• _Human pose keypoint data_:

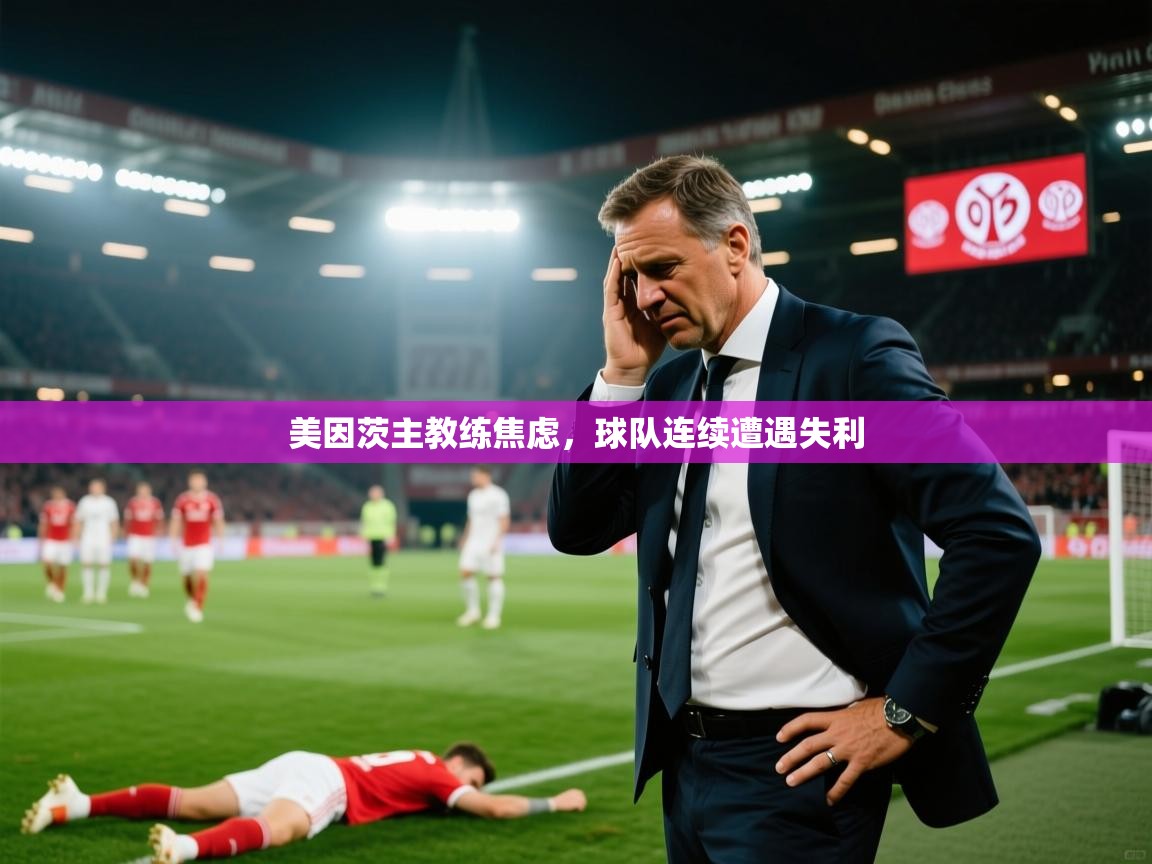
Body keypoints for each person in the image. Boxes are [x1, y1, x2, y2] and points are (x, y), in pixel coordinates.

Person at [548, 155, 1041, 863]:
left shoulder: (852, 358)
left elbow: (997, 533)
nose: (647, 297)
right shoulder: (670, 387)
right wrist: (622, 376)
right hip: (685, 765)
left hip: (797, 767)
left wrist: (904, 711)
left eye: (662, 267)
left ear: (735, 245)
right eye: (632, 278)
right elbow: (577, 528)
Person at [22, 742, 587, 863]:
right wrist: (557, 803)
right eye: (476, 779)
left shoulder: (417, 758)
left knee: (192, 800)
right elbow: (493, 809)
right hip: (329, 782)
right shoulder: (441, 776)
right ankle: (186, 850)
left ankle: (77, 803)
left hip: (301, 762)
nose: (474, 789)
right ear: (461, 764)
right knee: (284, 828)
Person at [456, 466, 510, 630]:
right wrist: (465, 538)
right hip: (474, 541)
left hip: (490, 541)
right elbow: (471, 519)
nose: (473, 479)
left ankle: (494, 616)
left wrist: (497, 540)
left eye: (476, 476)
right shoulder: (473, 495)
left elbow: (504, 519)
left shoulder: (498, 494)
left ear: (486, 476)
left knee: (493, 576)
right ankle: (473, 611)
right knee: (465, 572)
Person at [170, 471, 224, 624]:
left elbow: (218, 521)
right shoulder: (182, 500)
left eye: (200, 480)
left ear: (204, 482)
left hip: (204, 544)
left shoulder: (212, 500)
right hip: (187, 545)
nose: (197, 483)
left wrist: (221, 539)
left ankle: (198, 607)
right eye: (195, 480)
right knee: (186, 577)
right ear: (190, 482)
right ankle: (191, 599)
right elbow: (176, 521)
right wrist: (173, 539)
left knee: (202, 573)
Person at [73, 478, 120, 604]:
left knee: (104, 565)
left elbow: (114, 521)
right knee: (86, 564)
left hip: (104, 538)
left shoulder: (109, 502)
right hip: (87, 538)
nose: (95, 489)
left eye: (97, 487)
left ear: (103, 488)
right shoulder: (85, 502)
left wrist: (114, 536)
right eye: (93, 487)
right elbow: (79, 521)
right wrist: (76, 537)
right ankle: (88, 593)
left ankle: (101, 593)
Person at [124, 481, 165, 598]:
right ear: (137, 491)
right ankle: (135, 581)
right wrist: (126, 533)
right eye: (141, 490)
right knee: (133, 560)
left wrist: (160, 531)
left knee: (147, 562)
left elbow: (159, 519)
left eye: (145, 490)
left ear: (149, 491)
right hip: (135, 536)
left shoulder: (155, 503)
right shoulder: (132, 503)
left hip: (149, 536)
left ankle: (144, 585)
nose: (143, 492)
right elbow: (128, 520)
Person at [38, 485, 75, 603]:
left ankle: (60, 590)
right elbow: (43, 523)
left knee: (63, 566)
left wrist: (74, 537)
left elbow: (74, 523)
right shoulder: (48, 506)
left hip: (65, 540)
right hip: (51, 539)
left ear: (63, 494)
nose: (57, 496)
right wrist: (41, 539)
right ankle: (52, 583)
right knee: (47, 563)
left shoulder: (70, 506)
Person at [359, 485, 398, 597]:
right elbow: (364, 522)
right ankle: (374, 585)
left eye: (376, 493)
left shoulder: (387, 506)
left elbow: (392, 521)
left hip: (382, 536)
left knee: (381, 561)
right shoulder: (367, 506)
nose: (374, 495)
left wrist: (391, 536)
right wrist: (363, 536)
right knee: (373, 562)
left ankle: (381, 585)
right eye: (372, 493)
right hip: (371, 537)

• _Task requirements_:
When a line above contains the string "nose", copy that line.

• _Your response_:
nose: (647, 297)
nose: (474, 789)
nose: (473, 479)
nose: (197, 483)
nose: (95, 489)
nose: (143, 492)
nose: (57, 496)
nose: (374, 495)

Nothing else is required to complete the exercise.